List, który wszystko zmienił, przyszedł we wtorek. Był zwykły kwietniowy poranek pachnący świeżym praniem i ściętą trawą. Harold Fry siedział przy kuchennym stole, świeżo ogolony, w czystej koszuli, w krawacie, z nietkniętym tostem w dłoni. Spoglądał przez okno na przystrzyżony trawnik, zamknięty z trzech stron przez płoty sąsiadów i przedzielony na pół rozciągniętym przez Maureen sznurem do bielizny.

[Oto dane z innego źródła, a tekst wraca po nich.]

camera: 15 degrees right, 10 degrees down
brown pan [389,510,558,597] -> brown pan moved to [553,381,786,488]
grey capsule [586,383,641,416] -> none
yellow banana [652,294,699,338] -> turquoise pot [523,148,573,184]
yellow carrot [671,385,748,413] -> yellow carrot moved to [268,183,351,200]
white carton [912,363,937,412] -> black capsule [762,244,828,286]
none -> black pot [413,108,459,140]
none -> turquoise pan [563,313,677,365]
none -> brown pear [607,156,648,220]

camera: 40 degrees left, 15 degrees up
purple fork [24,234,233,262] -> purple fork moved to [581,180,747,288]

– Harold! – zawołała Maureen, przekrzykując odkurzacz. – Poczta!
Pomyślał, że może warto by wyjść, ale jedyną rzeczą do zrobienia było skoszenie trawnika, a to załatwił już wczoraj. Odkurzacz ucichł i pojawiła się żona Harolda z listem w dłoni. Spojrzała na niego z ukosa i usiadła naprzeciw.

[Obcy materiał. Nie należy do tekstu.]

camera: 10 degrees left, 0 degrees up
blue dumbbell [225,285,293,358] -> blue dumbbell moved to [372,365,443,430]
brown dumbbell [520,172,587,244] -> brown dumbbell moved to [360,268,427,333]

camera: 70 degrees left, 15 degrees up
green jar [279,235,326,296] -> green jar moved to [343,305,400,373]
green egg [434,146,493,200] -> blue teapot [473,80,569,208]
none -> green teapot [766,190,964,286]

Maureen była drobną, poruszającą się z werwą kobietą o siwych włosach. Kiedy się poznali, największą frajdę sprawiało mu rozśmieszanie jej. Obserwowanie, jak jej elegancka sylwetka trzęsie się z radości.
– To do ciebie – powiedziała.
Nie rozumiał, o czym mówi, dopóki nie przesunęła koperty po stole, zatrzymując ją tuż przy jego łokciu. Oboje spojrzeli na nią, jakby nigdy wcześniej niczego takiego nie widzieli. Była różowa.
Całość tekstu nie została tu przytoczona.